The series is based on a manhwa of the same name by Huh Young-man and Kim Se-yeong, which was also made into the 2006 live-action film Tazza: The High Rollers. It aired on SBS from September 16 to Novemon Mondays and Tuesdays at 21:55 for 18 episodes. Paraphrasing rule four: "Your friends are not forever, neither are your enemies.Tazza ( Korean: 타짜 RR: Tajja) is a 2008 South Korean television series starring Jang Hyuk, Han Ye-seul, Kim Min-jun, Kang Sung-yeon, Son Hyun-joo and Kim Kap-soo. If you do see this, pay attention to the four rules of the master. If gambling and blood fests are your cup of tea, then you should be satiated, otherwise you have been warned. It's no longer a question of winning but one of not losing, of humiliating and debasing your opponent psychologically but, more perversely, physically.
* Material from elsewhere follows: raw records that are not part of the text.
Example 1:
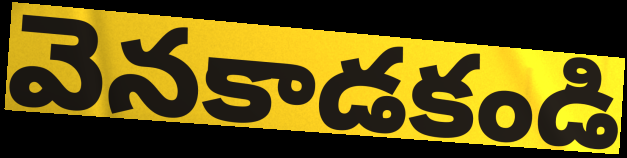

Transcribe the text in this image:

వెనకాడకండి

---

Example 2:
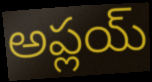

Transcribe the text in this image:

అప్లయ్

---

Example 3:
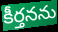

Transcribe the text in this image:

కీర్తనను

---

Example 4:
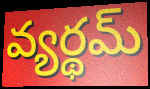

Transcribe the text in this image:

వ్యర్థమ్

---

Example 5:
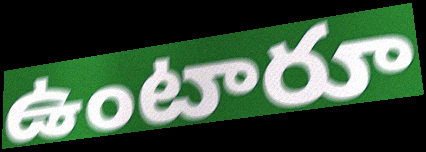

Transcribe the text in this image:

ఉంటారూ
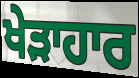
ਖੇੜਾਹਾਰ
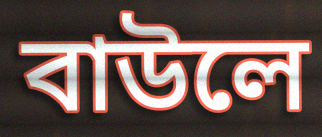
বাউলে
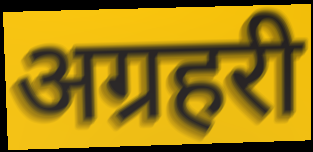
अग्रहरी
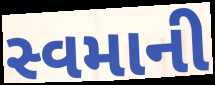
સ્વમાની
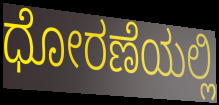
ಧೋರಣೆಯಲ್ಲಿ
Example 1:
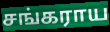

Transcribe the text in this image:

சங்கராய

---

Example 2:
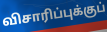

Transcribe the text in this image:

விசாரிப்புக்குப்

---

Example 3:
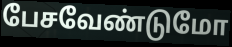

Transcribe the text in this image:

பேசவேண்டுமோ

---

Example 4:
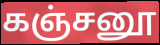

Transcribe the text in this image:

Limbs - in the form of fingers, ears and hands - are bet. Mounds of money on the table are insufficient to pump adrenaline into the veins of underworld figures with plenty of blood in their hands.
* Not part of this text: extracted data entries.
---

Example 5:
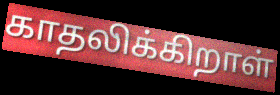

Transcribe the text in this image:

காதலிக்கிறாள்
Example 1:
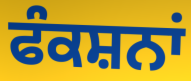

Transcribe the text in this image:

ਫੰਕਸ਼ਨਾਂ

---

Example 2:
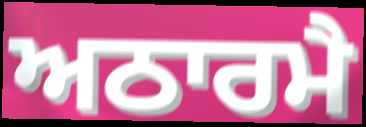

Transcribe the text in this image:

ਅਠਾਰਮੈ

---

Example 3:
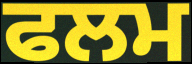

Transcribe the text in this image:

ਫਲਮ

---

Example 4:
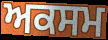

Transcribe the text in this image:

ਅਕਸਮ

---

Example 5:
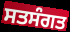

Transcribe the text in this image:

ਸਤਸੰਗਤ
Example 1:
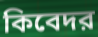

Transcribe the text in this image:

কিবেদর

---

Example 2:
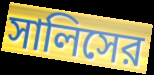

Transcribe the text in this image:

সালিসের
The high rollers culture of illegal gambling filled with trickery and treachery but also with a retributive code of honor is a perfect breeding ground for that kind of violence. Tazza: The High Rollers (Korean: RR: Tajja) is a 2006 South Korean crime film directed by Choi Dong-hoon and based on. It is not the aseptic, blazing-guns style of violence so dear to the American psyche, but the intimate violence of the sharp blade more to the liking of orientals. There is plenty of it, though the gore is contained. This is the kind of film whose central premise is that violence is entertaining. It would help but it is not strictly necessary. There is a fair amount of hwatu gambling and it would help to know some about the game, in particular the ability to recognize card faces. It is also an environment of strongmen and women with its own violent rules. As Go Ni rises through the ranks, he eventually reaches the rarefied heights of the high rollers, where more money is bet than you can shake a stick at.
And there lies the rub, for the small size of the cards allows conjuring professional gamblers to win consistently over innocent suckers. The game is no-limit hwatu, a sort of Korean poker, played with thumb sized cards, any of which easily hidden in the palm of your hand. Go Ni is a young man who gets involved in gambling, first as a perpetual loser, then as an apprentice to a master gambler, and finally as an accomplished high roller that is heavily compromised with its violent milieu. An overarching story does develop eventually even though the particulars pile up like a plate of noodles.
A scrambled time-line leads to an initial sense of an impressionistic, messy plot that the viewer will have to try to put back together at the end.